• _What you have to do_:
Within the listing below, filter for "evenodd" and copy every matching line.
[Data for this task]
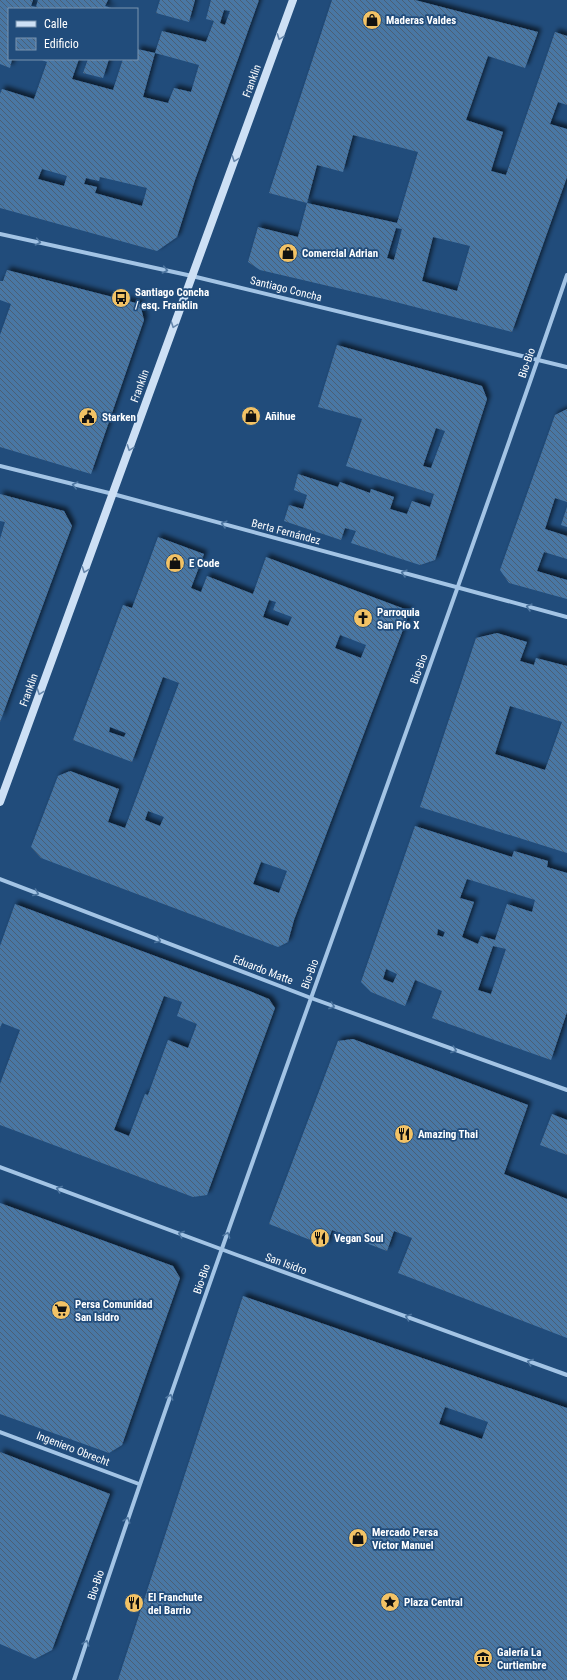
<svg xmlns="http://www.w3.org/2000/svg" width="567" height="1680" font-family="'Roboto Condensed',sans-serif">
<defs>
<pattern id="building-back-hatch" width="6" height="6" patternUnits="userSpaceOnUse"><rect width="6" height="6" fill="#4a77a4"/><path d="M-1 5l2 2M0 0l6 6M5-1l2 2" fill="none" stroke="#4b5f74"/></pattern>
<filter id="shadow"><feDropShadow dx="3.5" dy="-3.5" stdDeviation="2" flood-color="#0009"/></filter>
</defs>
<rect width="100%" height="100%" fill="#214c7b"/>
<g fill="url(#building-back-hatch)" fill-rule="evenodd" filter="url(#shadow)">
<path d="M 0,0 L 33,0 L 31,6 L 36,7 L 38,0 L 108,0 L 105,6 L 114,9 L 9,9 L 9,59 L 12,59 L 10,68 L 0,64 Z"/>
<path d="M 160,0 L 195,0 L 189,22 L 156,13 Z"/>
<path d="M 211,0 L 259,0 L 195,180 L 177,237 L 157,251 L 0,208 L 0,94 L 2,89 L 34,99 L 47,62 L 39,59 L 79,59 L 72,79 L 113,90 L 123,59 L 137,59 L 137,49 L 155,53 L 143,97 L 168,103 L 174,88 L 191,92 L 199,65 L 155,53 L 162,31 L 206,42 L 214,21 L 206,19 ZM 224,10 L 230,11 L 225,25 L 220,23 ZM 42,169 L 67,176 L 64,186 L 38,179 ZM 100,177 L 147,188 L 142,206 L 95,193 L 97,187 L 84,184 L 86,178 L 99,181 Z"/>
<path d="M 332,0 L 415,0 L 538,32 L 525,68 L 488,56 L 466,120 L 503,132 L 491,171 L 506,175 L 555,32 L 567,36 L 567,105 L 558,102 L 550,124 L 567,129 L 567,177 L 512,332 L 384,299 L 260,270 L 248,262 L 258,227 L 298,237 L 307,203 L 397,223 L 418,152 L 353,135 L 343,172 L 317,165 L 307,203 L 269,193 ZM 396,228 L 402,229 L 394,260 L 387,258 ZM 433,237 L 470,246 L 457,291 L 422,281 Z"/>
<path d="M 88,59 L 109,59 L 103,78 L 83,73 Z"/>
<path d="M 7,270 L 140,304 L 144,320 L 91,474 L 0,447 L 0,335 L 11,304 L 0,300 L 0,281 L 3,281 Z"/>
<path d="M 337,345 L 482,386 L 487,399 L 435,560 L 420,565 L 351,543 L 356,531 L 345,528 L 341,540 L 284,521 L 289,505 L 303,509 L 307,495 L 294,490 L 298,474 L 338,487 L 340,482 L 370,493 L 371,489 L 394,497 L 390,509 L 407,514 L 412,501 L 430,507 L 434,494 L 346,466 L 362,419 L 318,407 ZM 436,428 L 445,431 L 431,468 L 423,466 Z"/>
<path d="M 567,409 L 567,502 L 555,498 L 545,529 L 567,536 L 567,559 L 544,552 L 537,571 L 567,580 L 567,599 L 509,583 L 500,570 L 555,415 Z"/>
<path d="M 0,494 L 64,511 L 72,526 L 0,722 L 0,539 L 5,522 L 0,521 Z"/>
<path d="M 567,507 L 567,527 L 561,525 Z"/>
<path d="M 158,537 L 204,554 L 191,588 L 201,592 L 207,576 L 253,594 L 266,557 L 410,611 L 294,920 L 288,942 L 278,947 L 41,858 L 31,847 L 58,776 L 70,771 L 119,789 L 108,822 L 125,828 L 179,683 L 163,677 L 132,762 L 73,740 L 123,605 L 132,608 ZM 269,600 L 276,602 L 273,610 L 292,617 L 288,626 L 263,617 ZM 340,635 L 366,645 L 361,658 L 335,648 ZM 110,727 L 126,733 L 124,737 L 109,732 ZM 148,811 L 164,817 L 160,826 L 145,820 ZM 261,862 L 287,871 L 279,893 L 253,884 Z"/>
<path d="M 497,633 L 527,642 L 520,661 L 534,665 L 536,658 L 567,666 L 567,853 L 420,807 L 476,638 ZM 510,706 L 562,722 L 545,770 L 495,754 Z"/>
<path d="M 415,826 L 512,857 L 514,851 L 548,861 L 547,867 L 567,873 L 567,1012 L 551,1060 L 432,1018 L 442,991 L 415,980 L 405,1006 L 371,992 L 361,982 ZM 467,879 L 535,900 L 532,912 L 507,904 L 495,940 L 481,936 L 478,944 L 462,937 L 474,902 L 460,898 ZM 438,929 L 445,932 L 443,937 L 437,935 ZM 493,946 L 506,949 L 491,994 L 478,990 ZM 386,969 L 397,974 L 393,983 L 383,979 Z"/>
<path d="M 15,904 L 247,990 L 269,999 L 275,1008 L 207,1195 L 193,1197 L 0,1125 L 0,1084 L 20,1030 L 2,1023 L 0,1028 L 0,946 ZM 164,996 L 182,1002 L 177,1016 L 197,1024 L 188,1048 L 168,1040 L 148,1095 L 145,1094 L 129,1136 L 114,1130 Z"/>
<path d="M 353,1039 L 528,1105 L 504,1174 L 567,1199 L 567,1338 L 398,1273 L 412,1238 L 394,1231 L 387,1251 L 332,1230 L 326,1246 L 269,1224 L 338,1041 Z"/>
<path d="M 552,1114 L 567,1120 L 567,1155 L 540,1145 Z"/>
<path d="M 0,1203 L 173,1266 L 180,1278 L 122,1445 L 109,1453 L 0,1414 Z"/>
<path d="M 243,1296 L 567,1408 L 567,1680 L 118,1680 ZM 445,1407 L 488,1422 L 482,1439 L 439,1424 Z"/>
<path d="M 0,1452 L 110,1494 L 52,1650 L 35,1659 L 0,1644 Z"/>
</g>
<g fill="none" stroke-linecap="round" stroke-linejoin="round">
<g stroke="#a3c4e5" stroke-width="4">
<path d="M 0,234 L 192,276 L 567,367"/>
<path d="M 0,466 L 113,494 L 567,617"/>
<path d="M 0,879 L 311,998 L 567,1090"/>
<path d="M 0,1167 L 237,1255 L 567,1375"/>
<path d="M 0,1432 L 139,1484"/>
<path d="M 74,1680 C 230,1209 406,744 567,275"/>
</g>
<path stroke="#cde0f5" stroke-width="8" d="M 0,802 L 293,0"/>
</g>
<defs><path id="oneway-chevron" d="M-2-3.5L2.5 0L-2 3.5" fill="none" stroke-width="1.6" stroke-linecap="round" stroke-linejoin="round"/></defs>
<g stroke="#6687ac">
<use href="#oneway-chevron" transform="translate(280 37) rotate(110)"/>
<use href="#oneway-chevron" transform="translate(235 159) rotate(110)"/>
<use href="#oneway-chevron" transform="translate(174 325) rotate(110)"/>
<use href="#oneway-chevron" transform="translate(130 448) rotate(110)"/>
<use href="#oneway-chevron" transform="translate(85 570) rotate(110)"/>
<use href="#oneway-chevron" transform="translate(40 692) rotate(110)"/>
</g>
<g stroke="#4e76a0">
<use href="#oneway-chevron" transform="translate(38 242) rotate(12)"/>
<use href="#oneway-chevron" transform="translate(165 270) rotate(12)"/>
<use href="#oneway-chevron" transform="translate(75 485) rotate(-166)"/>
<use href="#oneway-chevron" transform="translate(224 524) rotate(-165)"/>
<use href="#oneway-chevron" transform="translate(404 573) rotate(-165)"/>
<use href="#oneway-chevron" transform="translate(529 607) rotate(-165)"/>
<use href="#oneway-chevron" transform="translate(36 893) rotate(21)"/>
<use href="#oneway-chevron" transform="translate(158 940) rotate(21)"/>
<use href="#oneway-chevron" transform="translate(332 1006) rotate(20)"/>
<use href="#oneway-chevron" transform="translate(454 1050) rotate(20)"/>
<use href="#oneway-chevron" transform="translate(59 1189) rotate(-160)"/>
<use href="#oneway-chevron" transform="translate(181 1234) rotate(-160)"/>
<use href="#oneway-chevron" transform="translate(227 1235) rotate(-70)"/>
<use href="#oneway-chevron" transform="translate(408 1317) rotate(-160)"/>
<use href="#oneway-chevron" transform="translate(530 1362) rotate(-160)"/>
<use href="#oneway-chevron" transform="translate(170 1397) rotate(-71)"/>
<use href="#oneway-chevron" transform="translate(127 1520) rotate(-72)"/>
<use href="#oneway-chevron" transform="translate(86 1643) rotate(-72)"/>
</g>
<defs>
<g id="shop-disc" transform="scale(1)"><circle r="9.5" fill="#f2c265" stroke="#214c7b"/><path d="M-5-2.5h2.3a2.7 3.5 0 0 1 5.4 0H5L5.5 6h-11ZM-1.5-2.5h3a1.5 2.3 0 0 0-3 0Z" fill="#111"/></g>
<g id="bus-disc" transform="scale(1)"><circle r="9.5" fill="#f2c265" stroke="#214c7b"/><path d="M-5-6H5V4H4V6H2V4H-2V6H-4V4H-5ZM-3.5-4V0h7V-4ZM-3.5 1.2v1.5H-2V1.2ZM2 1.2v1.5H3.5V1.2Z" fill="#111"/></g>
<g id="civic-disc" transform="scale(1)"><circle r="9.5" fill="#f2c265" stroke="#214c7b"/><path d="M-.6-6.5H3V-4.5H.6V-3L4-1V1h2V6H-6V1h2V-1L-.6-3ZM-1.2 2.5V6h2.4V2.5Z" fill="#111"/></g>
<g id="church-disc" transform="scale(1)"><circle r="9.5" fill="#f2c265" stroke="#214c7b"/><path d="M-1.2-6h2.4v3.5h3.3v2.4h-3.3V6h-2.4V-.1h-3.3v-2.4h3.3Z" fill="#111"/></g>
<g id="restaurant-disc" transform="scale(1)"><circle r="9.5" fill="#f2c265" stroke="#214c7b"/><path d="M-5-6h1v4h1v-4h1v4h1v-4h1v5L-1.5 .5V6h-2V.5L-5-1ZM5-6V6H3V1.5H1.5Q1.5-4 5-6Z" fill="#111"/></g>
<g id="supermarket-disc" transform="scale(1)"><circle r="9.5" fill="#f2c265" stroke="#214c7b"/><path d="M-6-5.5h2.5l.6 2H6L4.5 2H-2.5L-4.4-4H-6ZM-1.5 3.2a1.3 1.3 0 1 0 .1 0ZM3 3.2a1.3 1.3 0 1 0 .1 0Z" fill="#111"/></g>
<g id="sight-disc" transform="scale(1)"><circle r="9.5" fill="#f2c265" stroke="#214c7b"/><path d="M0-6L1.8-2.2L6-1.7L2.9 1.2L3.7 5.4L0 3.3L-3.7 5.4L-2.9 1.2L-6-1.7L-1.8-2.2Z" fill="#111"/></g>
<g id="museum-disc" transform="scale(1)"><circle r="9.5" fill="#f2c265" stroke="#214c7b"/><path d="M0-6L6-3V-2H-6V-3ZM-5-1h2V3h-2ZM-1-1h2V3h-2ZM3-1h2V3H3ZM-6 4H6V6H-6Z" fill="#111"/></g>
</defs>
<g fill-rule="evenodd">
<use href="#shop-disc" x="372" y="20"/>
<use href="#shop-disc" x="288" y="253"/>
<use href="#bus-disc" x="121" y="298"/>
<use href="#shop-disc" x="251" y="416"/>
<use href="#civic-disc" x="88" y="417"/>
<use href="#shop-disc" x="175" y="563"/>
<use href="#church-disc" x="363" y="618"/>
<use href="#restaurant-disc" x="404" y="1134"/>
<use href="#restaurant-disc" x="320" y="1238"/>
<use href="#supermarket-disc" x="61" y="1310"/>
<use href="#shop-disc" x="358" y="1538"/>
<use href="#sight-disc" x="390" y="1602"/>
<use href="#restaurant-disc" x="134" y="1603"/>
<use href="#museum-disc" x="483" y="1658"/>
</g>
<g text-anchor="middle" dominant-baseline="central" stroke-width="3.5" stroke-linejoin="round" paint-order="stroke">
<g font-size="11" font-weight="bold" fill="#fff" stroke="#214c7b" text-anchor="start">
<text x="386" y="20">Maderas Valdes</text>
<text x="302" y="253">Comercial Adrian</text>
<text x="135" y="292">Santiago Concha<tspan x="135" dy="13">/ esq. Franklin</tspan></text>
<text x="265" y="416">Añihue</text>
<text x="102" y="417">Starken</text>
<text x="189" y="563">E Code</text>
<text x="377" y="612">Parroquia<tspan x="377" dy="13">San Pío X</tspan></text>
<text x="418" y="1134">Amazing Thai</text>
<text x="334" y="1238">Vegan Soul</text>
<text x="75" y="1304">Persa Comunidad<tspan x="75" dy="13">San Isidro</tspan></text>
<text x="372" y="1532">Mercado Persa<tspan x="372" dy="13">Víctor Manuel</tspan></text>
<text x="148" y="1597">El Franchute<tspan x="148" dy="13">del Barrio</tspan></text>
<text x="404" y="1602">Plaza Central</text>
<text x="497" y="1652">Galería La<tspan x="497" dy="13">Curtiembre</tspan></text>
</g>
<g font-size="11" fill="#fff" stroke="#214c7b">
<text transform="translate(252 81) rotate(-70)">Franklin</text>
<text transform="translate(286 289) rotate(14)">Santiago Concha</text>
<text transform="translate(527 363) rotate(-71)">Bio-Bio</text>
<text transform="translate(140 386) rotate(-70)">Franklin</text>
<text transform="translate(286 532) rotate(15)">Berta Fernández</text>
<text transform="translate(419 669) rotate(-70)">Bio-Bio</text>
<text transform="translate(29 690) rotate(-70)">Franklin</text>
<text transform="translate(263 970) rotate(21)">Eduardo Matte</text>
<text transform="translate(310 974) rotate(-70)">Bio-Bio</text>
<text transform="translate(286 1264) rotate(20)">San Isidro</text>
<text transform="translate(202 1279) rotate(-71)">Bio-Bio</text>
<text transform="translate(73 1449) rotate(21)">Ingeniero Obrecht</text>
<text transform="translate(96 1585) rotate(-72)">Bio-Bio</text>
</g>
</g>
<rect x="8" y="8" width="130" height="52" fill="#214c7b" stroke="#7a94b0"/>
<rect x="16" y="21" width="20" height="6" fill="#cde0f5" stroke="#7a94b0"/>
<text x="44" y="28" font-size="12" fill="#ffffff">Calle</text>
<rect x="16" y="38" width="20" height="12" fill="url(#building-back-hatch)" stroke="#7a94b0"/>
<text x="44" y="48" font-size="12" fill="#ffffff">Edificio</text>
</svg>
[/Data for this task]
• _Result of the task_:
<g fill="url(#building-back-hatch)" fill-rule="evenodd" filter="url(#shadow)">
<g fill-rule="evenodd">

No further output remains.